Coins, chemicals and more: doctors urge vigilance amid rise in accidental ingestions among kids during summer vacations
In India, poisoning rates are among the highest in the world. Childhood poisoning range from 0.33–7.6%, most commonly observed among children in the age group of 1–5 years.
According to the World Health Organization (WHO), unintentional poisoning is a significant global public health problem. WHO estimates that unintentional poisoning accounts for a significant portion of emergency hospital visits in many countries.
Solid and liquid ingestions
Dhanasekhar Kesavelu, consultant paediatrician and paediatric gastroenterologist, Apollo Children's Hospitals, Chennai, classifies ingestions into solids and liquids. Solid objects include Lego pieces, pins, coins, plastic parts, locks, and keys-- typically swallowed out of curiosity. If such items reach the stomach and are smooth, they may pass naturally. But if they get stuck in the oesophagus, the child may experience dysphagia or difficulty swallowing, sometimes clutching their chest.
'Some items need urgent removal, especially button batteries, which can burn through tissue rapidly due to electric discharge. Coins stuck in the oesophagus also require removal if they cause symptoms,' says Dr. Kesavelu , citing the 2023 ESPGHAN guidelines (European Society for Paediatric Gastroenterology Hepatology and Nutrition), which outline detailed protocols for ingestion emergencies.
Dr. Kesavelu points out that liquid ingestions are often more dangerous than solids, especially when they involve corrosive substances like acids, alkalis, or battery fluids. 'These liquids can cause severe internal burns in the food pipe or, in some cases, even the respiratory tract if aspirated,' he explains. One crucial rule, he stresses, is never to induce vomiting if a child has ingested something corrosive. 'Vomiting brings the chemical back up through the oesophagus, essentially doubling the damage.'
The summer spike and curious age
Summer holidays bring with them a notable rise in paediatric emergencies, particularly accidental ingestion cases.
Swati Bhayana, consultant, paediatric hematology and oncology, Fortis Healthcare, Gurgaon, observes that such incidents increase significantly during these months. With children, especially toddlers and those under seven, spending more time at home, their natural curiosity leads them to explore their surroundings freely. 'They are still learning what's safe and unsafe,' she explains, adding that the combination of boredom, heat-induced dehydration, and a lack of close supervision often results in children picking up small objects or sipping from containers without understanding the risks.
Dr. Bhayana emphasises that most of these cases aren't due to any underlying illness but rather stem from situational factors. She often sees children ingest substances like mosquito repellents or toilet cleaners that have been left within easy reach. 'Children don't know the difference between a bottle of water and a bottle filled with Harpic or All Out when they're stored in familiar-looking containers,' she says. With both parents working and supervision often left to older grandparents, the chances of such accidents increase.
Janani Sankar, medical director, paediatrician, Kanchi Kamakoti Childs Trust Hospital, Chennai, notes that among the most dangerous of accidents that befall kids in the summer vacation are accidental ingestions. Parents often store cleaning agents, kerosene, acids, and other household chemicals in reused PET or water bottles.
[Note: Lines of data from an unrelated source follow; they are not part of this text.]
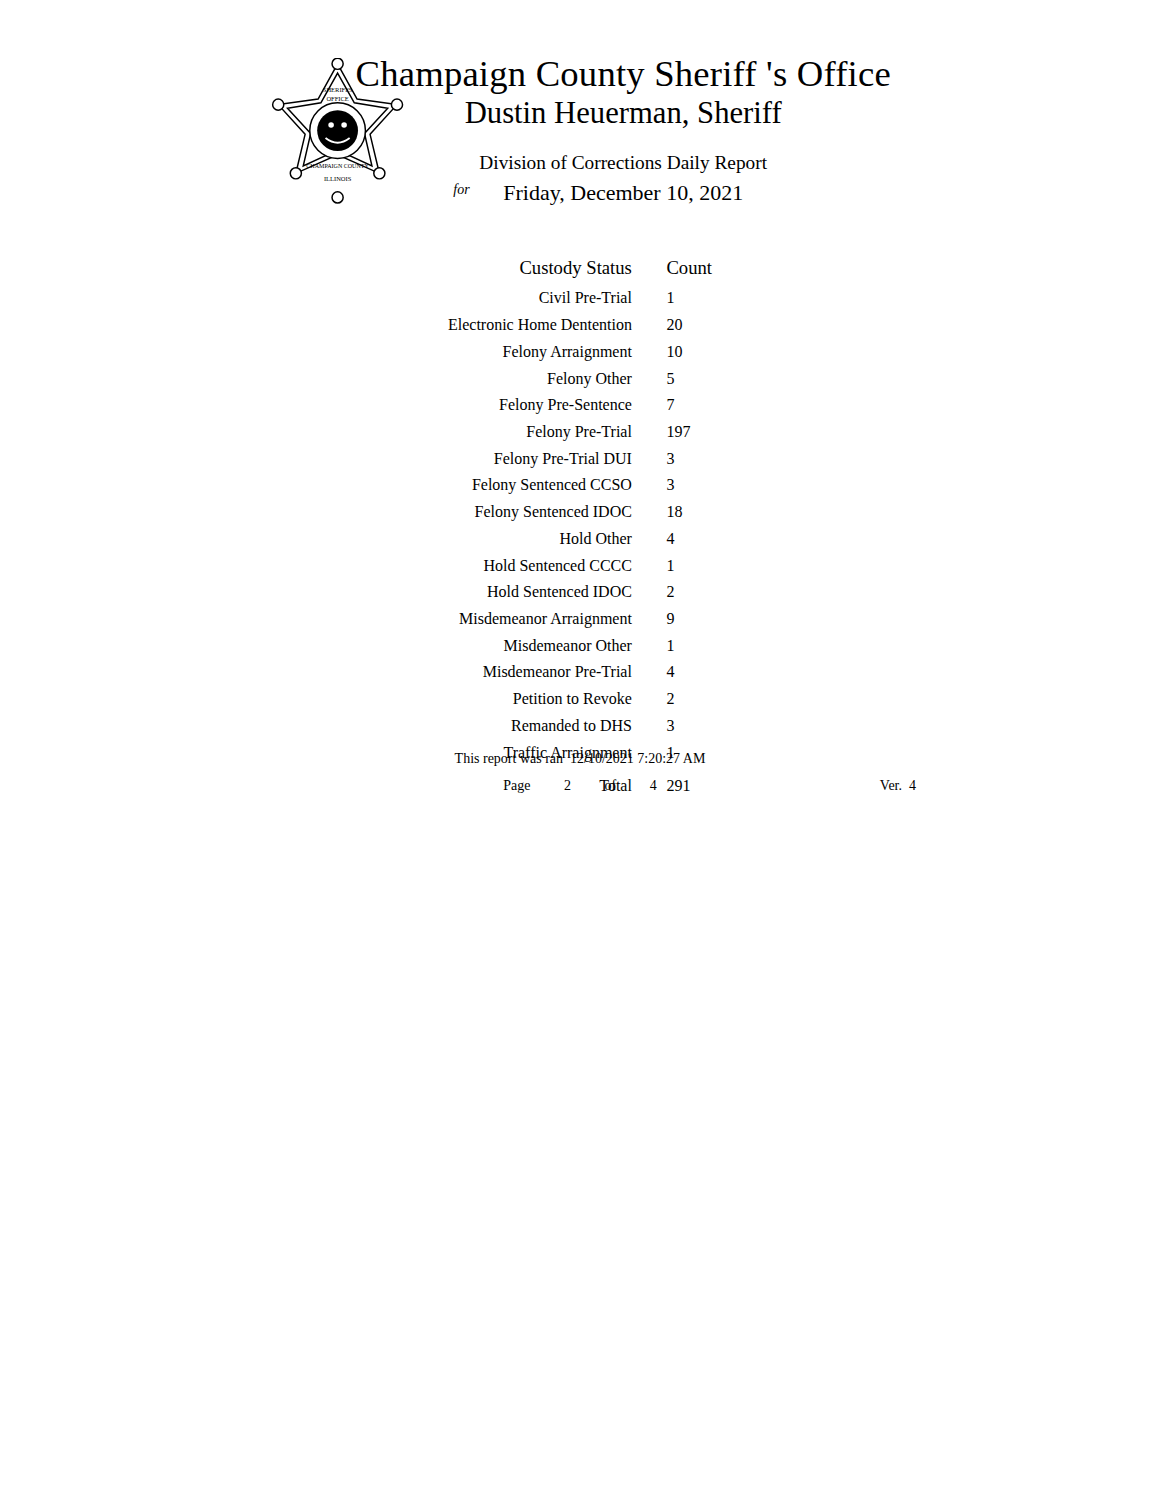SHERIFFS OFFICE CHAMPAIGN COUNTY ILLINOIS
Champaign County Sheriff 's Office
Dustin Heuerman, Sheriff
Division of Corrections Daily Report
for Friday, December 10, 2021
| Custody Status | Count |
| --- | --- |
| Civil Pre-Trial | 1 |
| Electronic Home Dentention | 20 |
| Felony Arraignment | 10 |
| Felony Other | 5 |
| Felony Pre-Sentence | 7 |
| Felony Pre-Trial | 197 |
| Felony Pre-Trial DUI | 3 |
| Felony Sentenced CCSO | 3 |
| Felony Sentenced IDOC | 18 |
| Hold Other | 4 |
| Hold Sentenced CCCC | 1 |
| Hold Sentenced IDOC | 2 |
| Misdemeanor Arraignment | 9 |
| Misdemeanor Other | 1 |
| Misdemeanor Pre-Trial | 4 |
| Petition to Revoke | 2 |
| Remanded to DHS | 3 |
| Traffic Arraignment | 1 |
| Total | 291 |
This report was ran 12/10/2021 7:20:27 AM
Page 2 of 4 Ver. 4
To a child, these containers appear safe and familiar, making the mistake of drinking from them frighteningly common.
Potential health risks from household substances
The effects of ingesting household substances can be devastating. Dr. Sankar explains that such ingestions can lead to inhalational damage to the lungs, central nervous system toxicity, and severe local injuries to the mouth and oesophagus. These are not minor mishaps -- they require immediate emergency care, and in some cases, intensive intervention.
Dr. Sankar also highlights the risks posed by modern toys and materials. Slime, silicone gel toys, and button batteries may appear harmless but can cause serious internal damage. One child had to be treated for an intestinal obstruction after ingesting slime.
Not all ingestions are dangerous. She also notes that substances like crayons, makeup products, and creams are generally non-toxic in small quantities. However, strong chemical agents like mosquito liquids, coils, and certain cleaners remain a major cause for concern.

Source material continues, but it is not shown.